Wednesday 8 May 2013

Fuel problems and a little drama


After a windy night in Loch Tarbert we set out for Mull and the second drama in 10 days! An hour out the wind died completely so we started to engine. It wasn’t long before it died. I have a problem with polluted fuel that I am in the process of dealing with that involves adding chemicals to the tank, the pollution gets dissolved and gets caught in the fuel filters. The downside is that the filters soon get blocked and need changing regularly  it seemed that the bug had beaten me to it, no matter, change the filters, an operation I have performed several times and off we go again; sadly it wasn’t that simple. Having changed the filters I couldn’t get the fuel to come through, the little hand pump was pumping fresh air and I didn’t know why. Now we had a problem, no wind, no engine and drifting ½ mile off a rocky shore. Time to call the cavalry. I put out a call to the coastguard on the radio, no answer, the had some big hills between us and him and VHF radio is line of sight, the problem just got bigger. However, over the horizon sailed our saviour in the form of a big square rigged sailing ship, Stavros Emarcos (which I think is the ship I took my sister Jenny on for a day for her 50th birthday!).

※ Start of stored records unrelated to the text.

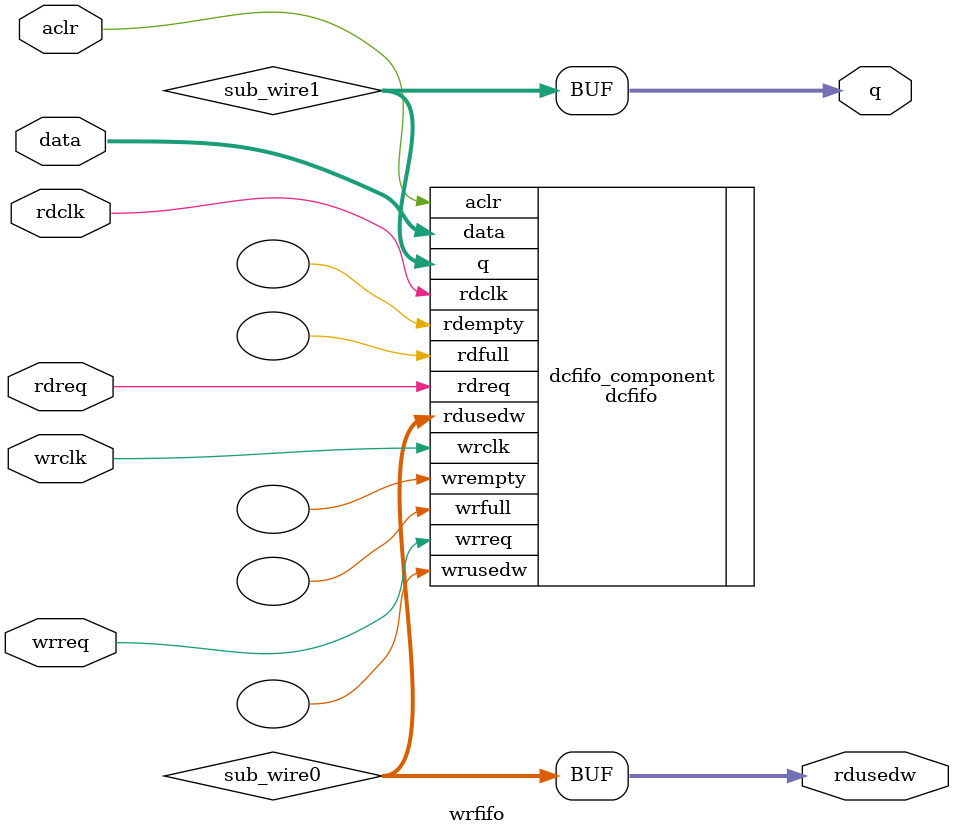
<source format=v>
`timescale 1 ps / 1 ps
module wrfifo (
	aclr,
	data,
	rdclk,
	rdreq,
	wrclk,
	wrreq,
	q,
	rdusedw);

	input	  aclr;
	input	[15:0]  data;
	input	  rdclk;
	input	  rdreq;
	input	  wrclk;
	input	  wrreq;
	output	[15:0]  q;
	output	[9:0]  rdusedw;
`ifndef ALTERA_RESERVED_QIS
// synopsys translate_off
`endif
	tri0	  aclr;
`ifndef ALTERA_RESERVED_QIS
// synopsys translate_on
`endif

	wire [9:0] sub_wire0;
	wire [15:0] sub_wire1;
	wire [9:0] rdusedw = sub_wire0[9:0];
	wire [15:0] q = sub_wire1[15:0];

	dcfifo	dcfifo_component (
				.aclr (aclr),
				.data (data),
				.rdclk (rdclk),
				.rdreq (rdreq),
				.wrclk (wrclk),
				.wrreq (wrreq),
				.rdusedw (sub_wire0),
				.q (sub_wire1),
				.rdempty (),
				.rdfull (),
				.wrempty (),
				.wrfull (),
				.wrusedw ());
	defparam
		dcfifo_component.intended_device_family = "Cyclone II",
		dcfifo_component.lpm_hint = "MAXIMIZE_SPEED=5,",
		dcfifo_component.lpm_numwords = 1024,
		dcfifo_component.lpm_showahead = "OFF",
		dcfifo_component.lpm_type = "dcfifo",
		dcfifo_component.lpm_width = 16,
		dcfifo_component.lpm_widthu = 10,
		dcfifo_component.overflow_checking = "ON",
		dcfifo_component.rdsync_delaypipe = 3,
		dcfifo_component.underflow_checking = "ON",
		dcfifo_component.use_eab = "ON",
		dcfifo_component.write_aclr_synch = "OFF",
		dcfifo_component.wrsync_delaypipe = 3;


endmodule

// ============================================================
// CNX file retrieval info
// ============================================================
// Retrieval info: PRIVATE: AlmostEmpty NUMERIC "0"
// Retrieval info: PRIVATE: AlmostEmptyThr NUMERIC "-1"
// Retrieval info: PRIVATE: AlmostFull NUMERIC "0"
// Retrieval info: PRIVATE: AlmostFullThr NUMERIC "-1"
// Retrieval info: PRIVATE: CLOCKS_ARE_SYNCHRONIZED NUMERIC "1"
// Retrieval info: PRIVATE: Clock NUMERIC "4"
// Retrieval info: PRIVATE: Depth NUMERIC "1024"
// Retrieval info: PRIVATE: Empty NUMERIC "1"
// Retrieval info: PRIVATE: Full NUMERIC "1"
// Retrieval info: PRIVATE: INTENDED_DEVICE_FAMILY STRING "Cyclone II"
// Retrieval info: PRIVATE: LE_BasedFIFO NUMERIC "0"
// Retrieval info: PRIVATE: LegacyRREQ NUMERIC "1"
// Retrieval info: PRIVATE: MAX_DEPTH_BY_9 NUMERIC "0"
// Retrieval info: PRIVATE: OVERFLOW_CHECKING NUMERIC "0"
// Retrieval info: PRIVATE: Optimize NUMERIC "2"
// Retrieval info: PRIVATE: RAM_BLOCK_TYPE NUMERIC "0"
// Retrieval info: PRIVATE: SYNTH_WRAPPER_GEN_POSTFIX STRING "0"
// Retrieval info: PRIVATE: UNDERFLOW_CHECKING NUMERIC "0"
// Retrieval info: PRIVATE: UsedW NUMERIC "1"
// Retrieval info: PRIVATE: Width NUMERIC "16"
// Retrieval info: PRIVATE: dc_aclr NUMERIC "1"
// Retrieval info: PRIVATE: diff_widths NUMERIC "0"
// Retrieval info: PRIVATE: msb_usedw NUMERIC "0"
// Retrieval info: PRIVATE: output_width NUMERIC "16"
// Retrieval info: PRIVATE: rsEmpty NUMERIC "0"
// Retrieval info: PRIVATE: rsFull NUMERIC "0"
// Retrieval info: PRIVATE: rsUsedW NUMERIC "1"
// Retrieval info: PRIVATE: sc_aclr NUMERIC "0"
// Retrieval info: PRIVATE: sc_sclr NUMERIC "0"
// Retrieval info: PRIVATE: wsEmpty NUMERIC "0"
// Retrieval info: PRIVATE: wsFull NUMERIC "0"
// Retrieval info: PRIVATE: wsUsedW NUMERIC "0"
// Retrieval info: LIBRARY: altera_mf altera_mf.altera_mf_components.all
// Retrieval info: CONSTANT: INTENDED_DEVICE_FAMILY STRING "Cyclone II"
// Retrieval info: CONSTANT: LPM_HINT STRING "MAXIMIZE_SPEED=5,"
// Retrieval info: CONSTANT: LPM_NUMWORDS NUMERIC "1024"
// Retrieval info: CONSTANT: LPM_SHOWAHEAD STRING "OFF"
// Retrieval info: CONSTANT: LPM_TYPE STRING "dcfifo"
// Retrieval info: CONSTANT: LPM_WIDTH NUMERIC "16"
// Retrieval info: CONSTANT: LPM_WIDTHU NUMERIC "10"
// Retrieval info: CONSTANT: OVERFLOW_CHECKING STRING "ON"
// Retrieval info: CONSTANT: RDSYNC_DELAYPIPE NUMERIC "3"
// Retrieval info: CONSTANT: UNDERFLOW_CHECKING STRING "ON"
// Retrieval info: CONSTANT: USE_EAB STRING "ON"
// Retrieval info: CONSTANT: WRITE_ACLR_SYNCH STRING "OFF"
// Retrieval info: CONSTANT: WRSYNC_DELAYPIPE NUMERIC "3"
// Retrieval info: USED_PORT: aclr 0 0 0 0 INPUT GND "aclr"
// Retrieval info: USED_PORT: data 0 0 16 0 INPUT NODEFVAL "data[15..0]"
// Retrieval info: USED_PORT: q 0 0 16 0 OUTPUT NODEFVAL "q[15..0]"
// Retrieval info: USED_PORT: rdclk 0 0 0 0 INPUT NODEFVAL "rdclk"
// Retrieval info: USED_PORT: rdreq 0 0 0 0 INPUT NODEFVAL "rdreq"
// Retrieval info: USED_PORT: rdusedw 0 0 10 0 OUTPUT NODEFVAL "rdusedw[9..0]"
// Retrieval info: USED_PORT: wrclk 0 0 0 0 INPUT NODEFVAL "wrclk"
// Retrieval info: USED_PORT: wrreq 0 0 0 0 INPUT NODEFVAL "wrreq"
// Retrieval info: CONNECT: @aclr 0 0 0 0 aclr 0 0 0 0
// Retrieval info: CONNECT: @data 0 0 16 0 data 0 0 16 0
// Retrieval info: CONNECT: @rdclk 0 0 0 0 rdclk 0 0 0 0
// Retrieval info: CONNECT: @rdreq 0 0 0 0 rdreq 0 0 0 0
// Retrieval info: CONNECT: @wrclk 0 0 0 0 wrclk 0 0 0 0
// Retrieval info: CONNECT: @wrreq 0 0 0 0 wrreq 0 0 0 0
// Retrieval info: CONNECT: q 0 0 16 0 @q 0 0 16 0
// Retrieval info: CONNECT: rdusedw 0 0 10 0 @rdusedw 0 0 10 0
// Retrieval info: GEN_FILE: TYPE_NORMAL wrfifo.v TRUE
// Retrieval info: GEN_FILE: TYPE_NORMAL wrfifo.inc FALSE
// Retrieval info: GEN_FILE: TYPE_NORMAL wrfifo.cmp FALSE
// Retrieval info: GEN_FILE: TYPE_NORMAL wrfifo.bsf FALSE
// Retrieval info: GEN_FILE: TYPE_NORMAL wrfifo_inst.v FALSE
// Retrieval info: GEN_FILE: TYPE_NORMAL wrfifo_bb.v FALSE
// Retrieval info: GEN_FILE: TYPE_NORMAL wrfifo_waveforms.html FALSE
// Retrieval info: GEN_FILE: TYPE_NORMAL wrfifo_wave*.jpg FALSE
// Retrieval info: LIB_FILE: altera_mf

</source>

Not only could I call her but she would probably have an engineer on board. I did and they did! They put him in a boat and sent him over while they stood by. It took us half an hour but he did get the engine going, showing me how to prime the pump to help the fuel through and left with profuse thanks. Sadly that wasn’t the end of the tale; within 10 minutes the engine had died again. By this time the wind was back up and we were heading the same way as the Stavros so we sailed in company while I tried again with the engine again and again and again, 5 times I got it started as the engineer had showed me and then died again, I was now scratching my head and more than a little concerned.
The engineer had misdiagnosed the problem. After much head scratching, discussion with Rob (who had taken the helm through all this) and sucking of diesel by mouth to determine where I had fuel flow and where I did not (the taste was repeating on me for many hours afterwards!) I dismantled the fuel filtration system (something I should have thought of from the start but then hindsight is a wonderful thing) and found a blob of black gunge in the pipe connection to the filter housing. Now that could be the problem! Start her up again, cross fingers and wait. 3 minutes, 5 minutes, 10, 15 – we had cracked it and with a major sigh of relief headed for Mull and a very large dose of  wine!
We anchored overnight in Loch Spelve on the east coast of Mull. The entrance to the loch is a narrow channel, about half way in we nearly ran over a sea otter who quickly swam out of our way rolled onto his back and gave us the eye whilst chomping on whatever was for tea held in his mouth. The loch is full of mussel farms so we collected our mussel scrumping gear and had a large bowl of fresh mussels to help our large dose of wine on its way; everything was looking better with the world!
Saturday was another windy damp day. We sailed over to Oban in the now standard issue force 6 and went ashore for supplies and to pick up David Munden, my next crew member.